#### Texto extraído
⁂
Y los bendijo Dios, y les dijo: Fructificad y multiplicaos; llenad la tierra, y
sojuzgadla, y señoread en los peces del mar, en las aves de los cielos, y en
todas las bestias que se mueven sobre la tierra. (Gén: 1-26-30)
En definitiva, la racionalidad se hizo
unidad con la fe en Dios, para acentuar lo particular del ser humano, como un ser espiritual y trascendente.
Efectivamente, más allá de los juicios valorativos en cuanto al proceso histórico de la Cultura Occidental, el
hombre ha sido considerado como superior y distinto a los demás animales del
planeta, tanto para bien, como para mal. Sin embargo, en el pensamiento griego
el único hombre racional y superior era el ciudadano griego, siempre que
perteneciera a la elite aristocrática; no así en el pensamiento bíblico, en
donde todos los hombres son “imagen de Dios”.
En este sentido, en la
introducción de la primera Constitución
Dogmática: Lumen Gentium[2],
del Concilio Vaticano II (1965), la
Iglesia Católica muestra lo universal de la relación del hombre con Dios:
Luz de los Pueblos es Cristo. Por eso, este Sagrado
Concilio, congregado bajo la acción del Espíritu Santo, desea ardientemente que
su claridad, que brilla sobre el rostro de la Iglesia, ilumine a todos los
hombres por medio del anuncio del Evangelio a toda criatura (Cfr. Mc: 16;15) Y
ya que la Iglesia es en Cristo como un sacramento a signo e instrumento de la
íntima unión con Dios y de la unidad de todo el género humano, insistiendo en
el ejemplo de los concilios anteriores, se propone a declarar con mayor
precisión a sus fieles y a todo el mundo su naturaleza y su misión universal.
Las condiciones de estos tiempos añaden a este deber de la Iglesia una mayor
urgencia, para que todos los hombres, unidos hoy más íntimamente por toda clase
de relaciones sociales, técnicas y culturales, consigan también la plena Unidad
en Cristo (Pág. 17)
Ahora
bien, de modo muy distinto a lo expresado por el Magisterio de la Iglesias
Católica, Morin, cuando trata el tema de la naturaleza antropológica, no admite
ninguna diferencia esencial entre el hombre y el resto de los animales. Entonces,
la historia de la humanidad en el sistema de pensamiento moriano, se reduce al
crecimiento, desarrollo y muerte de un ecosistema de los tantos que han
existido en el planeta tierra. Desde luego, todo lo que podría interpretarse
como dimensión espiritual, se reduciría a la imaginación subjetiva de un ser
cobarde que le teme a la muerte y se proyecta como un súper hombre inmortal en
un “doble espiritual”, imaginado, pero irreal, así lo expresa Morin (1972) claramente
en un texto de su libro, El cine o el
hombre imaginario:
El
primitivo es literalmente doblado a lo largo de toda su vida, para ser dejado
finalmente en el mismo lugar, cadáver, harapo, en el momento de la muerte. Una
vez destruida la carne y acabada la descomposición, el doble se libera
definitivamente para convertirse en espectro, ghost, espíritu. (Pág. 35)
⁂
#### Material presentado
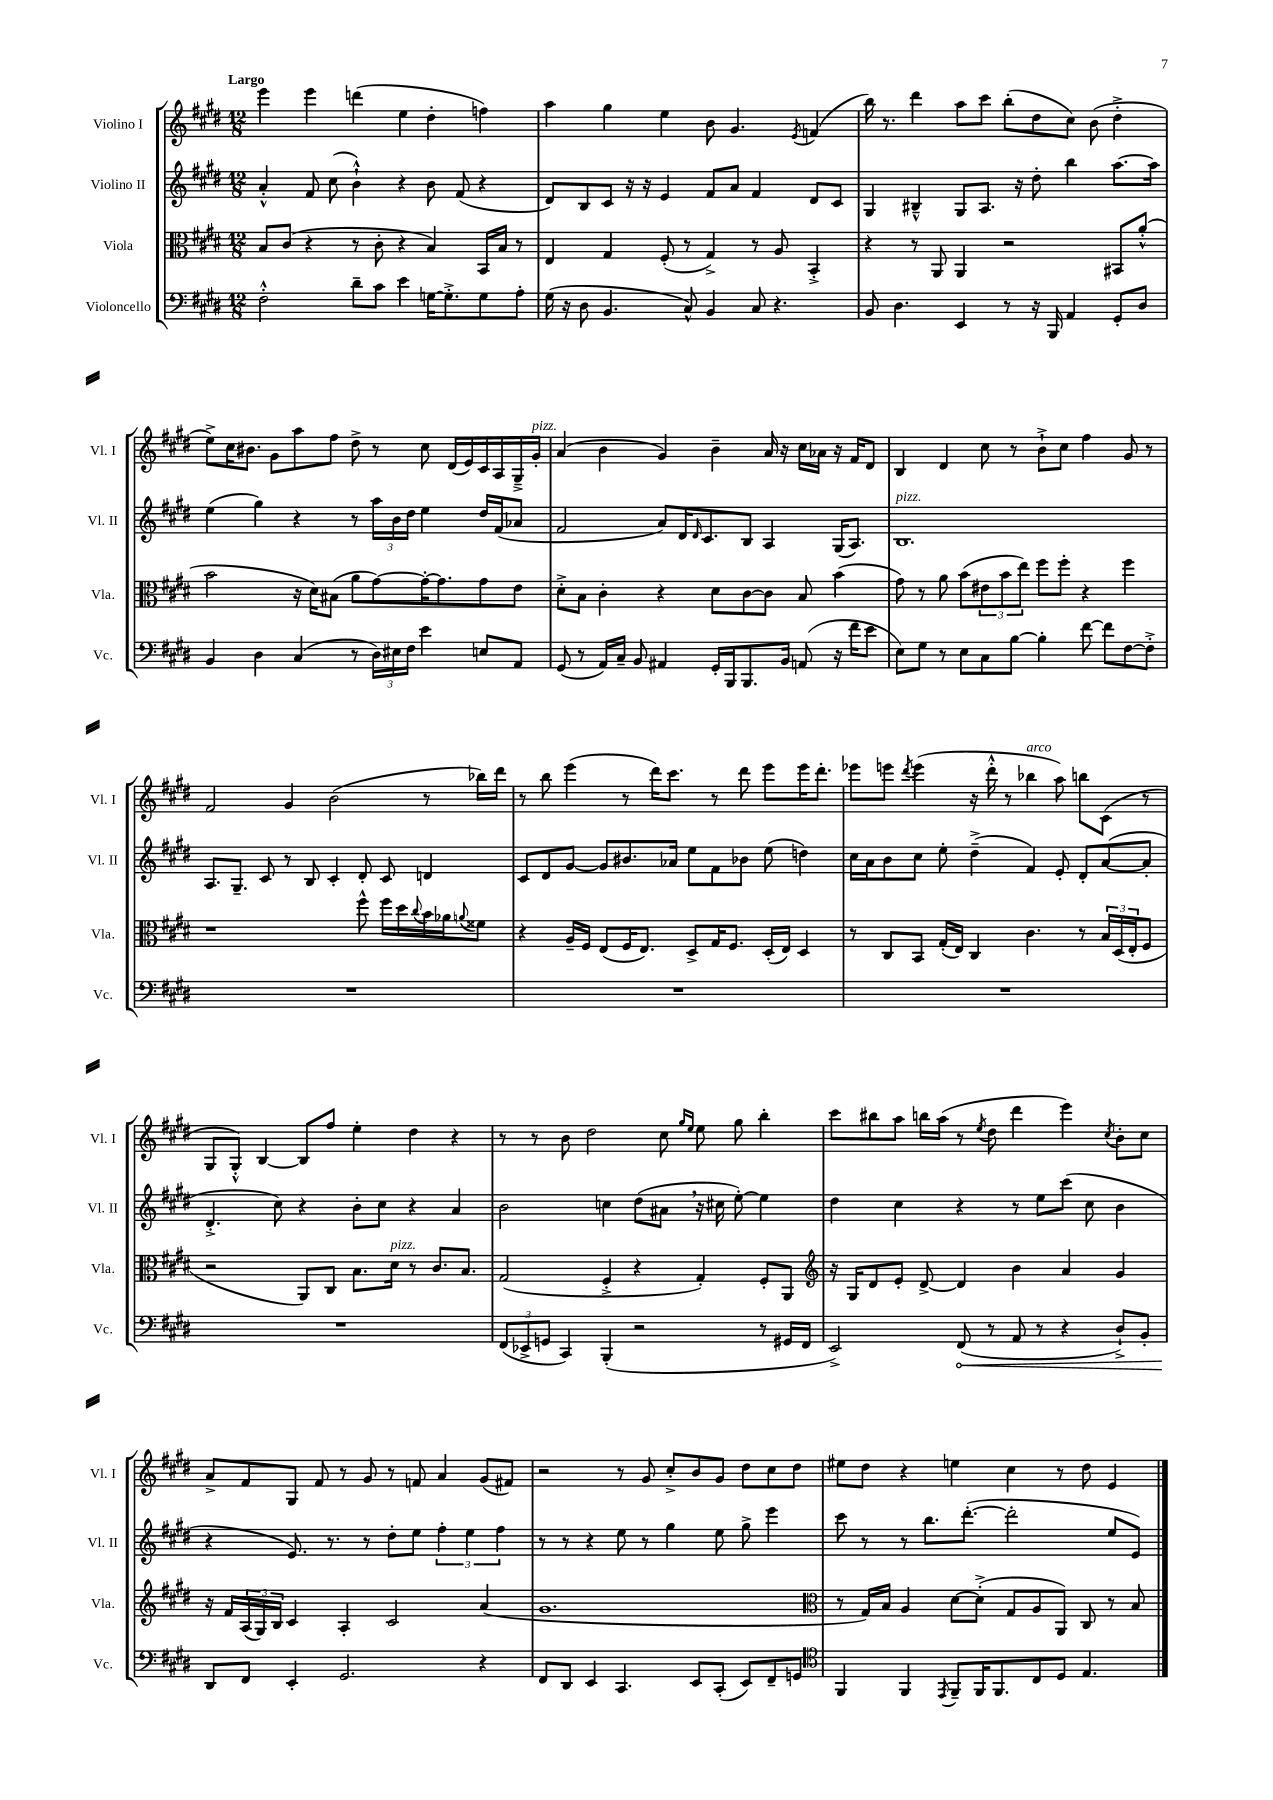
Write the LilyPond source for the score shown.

<<
\new StaffGroup <<
\new Staff = "s0" \with { instrumentName = "Violino I" shortInstrumentName = "Vl. I" } {
    \clef treble \key e \major \numericTimeSignature \time 12/8 \tempo "Largo"
    e'''4 e'''4 d'''4( e''4 dis''4-. f''4) |
    a''4 gis''4 e''4 b'8 gis'4. \acciaccatura { e'8 } f'4( |
    b''16) r8. dis'''4 a''8 cis'''8 b''8-.( dis''8 cis''8) b'8( dis''4-.-> |
    e''8->) cis''16 bis'8. gis'8 a''8 fis''8 dis''8-> r8 cis''8 dis'16( e'16) cis'16 a16 gis16---> gis'16-.^\markup { \italic "pizz." } |
    a'4( b'4 gis'4) b'4-- a'16 r16 cis''16 aes'16 r16 fis'16 dis'8 |
    b4 dis'4 cis''8 r8 b'8-!-> cis''8 fis''4 gis'8 r8 |
    fis'2 gis'4 b'2( r8 bes''16) dis'''16 |
    r8 b''8 e'''4( r8 dis'''16) cis'''8. r8 dis'''8 e'''8 e'''16 dis'''8.-. |
    ees'''8 e'''8 \acciaccatura { dis'''8 } e'''4( r16 dis'''16-.-^ r8 bes''4^\markup { \italic "arco" } a''8) b''8 cis'8( r8 |
    gis8 gis8-.-^) b4~ b8 fis''8 e''4-. dis''4 r4 |
    r8 r8 b'8 dis''2 cis''8 \grace { gis''16 e''16 } e''8 gis''8 b''4-. |
    cis'''8 bis''8 a''8 b''16 a''16( r8 \acciaccatura { e''8 } dis''8 dis'''4 e'''4) \acciaccatura { cis''8 } b'8-. cis''8 |
    a'8-> fis'8 gis8 fis'8 r8 gis'8 r8 f'8 a'4 gis'8( fis'8) |
    r2 r8 gis'8 cis''8-.-> b'8 gis'8 dis''8 cis''8 dis''8 |
    eis''8 dis''8 r4 e''4 cis''4 r8 dis''8 e'4 \bar "|." |
}
\new Staff = "s1" \with { instrumentName = "Violino II" shortInstrumentName = "Vl. II" } {
    \clef treble \key e \major \numericTimeSignature \time 12/8
    a'4-.-^ fis'8 cis''8( b'4-!-^) r4 b'8 fis'8( r4 |
    dis'8) b8 cis'8 r16 r16 e'4 fis'8 a'8 fis'4 dis'8 cis'8 |
    gis4 bis4---^ gis8 a8. r16 dis''8-. b''4 a''8.~ a''16 |
    e''4( gis''4) r4 r8 \tuplet 3/2 { a''16 b'16 dis''16 } e''4 dis''16 fis'16( aes'8 |
    fis'2 a'8) dis'16 \grace { dis'16 } cis'8. b8 a4 gis16( a8.) |
    b1.^\markup { \italic "pizz." } |
    a8. gis8.-- cis'8 r8 b8 cis'4-. dis'8-. cis'8 d'4 |
    cis'8 dis'8 gis'8~ gis'8 bis'8. aes'16 e''8 fis'8 bes'8 e''8( d''4) |
    cis''16 a'16 b'8 cis''8 e''8-. dis''4--->( fis'4) e'8-. dis'8-. a'8~( a'8-. |
    dis'4.-.-> cis''8) r4 b'8-. cis''8 r4 a'4 |
    b'2 c''4 dis''8( ais'8 \breathe r16 cis''16 e''8~-.) e''4 |
    dis''4 cis''4 r4 r8 e''8 cis'''8( cis''8 b'4 |
    r4 e'8.) r8. r8 dis''8-. e''8 \tuplet 3/2 { fis''4-. e''4 fis''4 } |
    r8 r8 r4 e''8 r8 gis''4 e''8 gis''8-> e'''4 |
    cis'''8 r8 r8 b''8. dis'''8.~-.( dis'''2-. e''8 e'8) \bar "|." |
}
\new Staff = "s2" \with { instrumentName = "Viola" shortInstrumentName = "Vla." } {
    \clef alto \key e \major \numericTimeSignature \time 12/8
    b8 cis'8( r4 r8 cis'8-. r4 b4) b,16 b16 r8 |
    e4 gis4 fis8-.( r8 gis4->) r8 a8 b,4-.-> |
    r4 r8 a,8 a,4 r2 bis,8 a'8-.-^( |
    b'2 r16 dis'16) bis8( a'8 gis'8~) gis'16~-. gis'8. gis'8 e'8 |
    dis'8-.-> b8 cis'4-. r4 dis'8 cis'8~ cis'8 b8 b'4( |
    gis'8) r8 a'8 b'8( \tuplet 3/2 { eis'8 b'8 e''8) } fis''8 fis''8-. r4 fis''4 |
    r1 fis''8-^ fis''16 dis''16 \appoggiatura { cis''8 } b'16 aes'16 \appoggiatura { a'8 } fisis'8 |
    r4 a16-- fis16 e8( fis16 e8.) dis8-> gis16 fis8. dis16-.( e16) dis4 |
    r8 cis8 b,8 gis16-.( e16) cis4 cis'4. r8 \tuplet 3/2 { b16 dis16( e16-. } fis8 |
    r2 a,8) cis8 b8. dis'16^\markup { \italic "pizz." } r8 cis'8. b8. |
    gis2( fis4-.-> r4 gis4-.) fis8-. a,8 |
    \clef treble r16 gis16 dis'8 e'8-. dis'8~-> dis'4 b'4 a'4 gis'4 |
    r16 fis'16 \tuplet 3/2 { a16( gis16) b16 } cis'4 a4-. cis'2 a'4( |
    gis'1. |
    \clef alto r8 gis16) b16 a4 dis'8~ dis'8-.->( gis8 a8 a,8) cis8 r8 b8 \bar "|." |
}
\new Staff = "s3" \with { instrumentName = "Violoncello" shortInstrumentName = "Vc." } {
    \clef bass \key e \major \numericTimeSignature \time 12/8
    fis2-.-^ dis'8-- cis'8 e'4 g16~ g8.-.-> g8 a8-. |
    gis16( r16 dis8 b,4. cis8-^) b,4 cis8 r4. |
    b,8 dis4. e,4 r8 r16 b,,16 a,4 gis,8-. dis8 |
    b,4 dis4 cis4( r8 \tuplet 3/2 { dis16) eis16 fis16 } e'4 e8 a,8 |
    gis,8( r8 a,16) cis16-- b,8 ais,4 gis,16-. b,,16 b,,8. b,16 a,8( r16 fis'16 e'8 |
    e8) gis8 r8 e8 cis8 b8~ b4-. fis'8~ fis'8 fis8~ fis8-.-> |
    R1. |
    R1. |
    R1. |
    R1. |
    \tuplet 3/2 { fis,8( ees,8-> g,8 } cis,4) b,,4-.( r2 r8 gis,16 fis,16 |
    e,2->) \once \override Hairpin.circled-tip = ##t fis,8\<( r8 a,8 r8 r4 dis8-!->) b,8-. |
    dis,8\! fis,8 e,4-. gis,2. r4 |
    fis,8 dis,8 e,4 cis,4. e,8 cis,8-.( e,8) fis,8-- g,8 |
    \clef tenor fis,4 fis,4 \acciaccatura { e,8 } fis,8-- fis,16 fis,8. cis8 dis8 e4. \bar "|." |
}
>>
>>
\layout { \context { \Score \remove "Bar_number_engraver" } }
⁂
#### Objetivos
- A) ¿Con qué título se cita en el texto extraído el libro de Morin de 1972?
- B) Reproduzca literalmente el pasaje del texto extraído que va desde "Y los bendijo" hasta "espiritual y trascendente.".

#### Respuestas
- A) El cine o el hombre imaginario.

- B)
Y los bendijo Dios, y les dijo: Fructificad y multiplicaos; llenad la tierra, y
sojuzgadla, y señoread en los peces del mar, en las aves de los cielos, y en
todas las bestias que se mueven sobre la tierra. (Gén: 1-26-30)
En definitiva, la racionalidad se hizo
unidad con la fe en Dios, para acentuar lo particular del ser humano, como un ser espiritual y trascendente.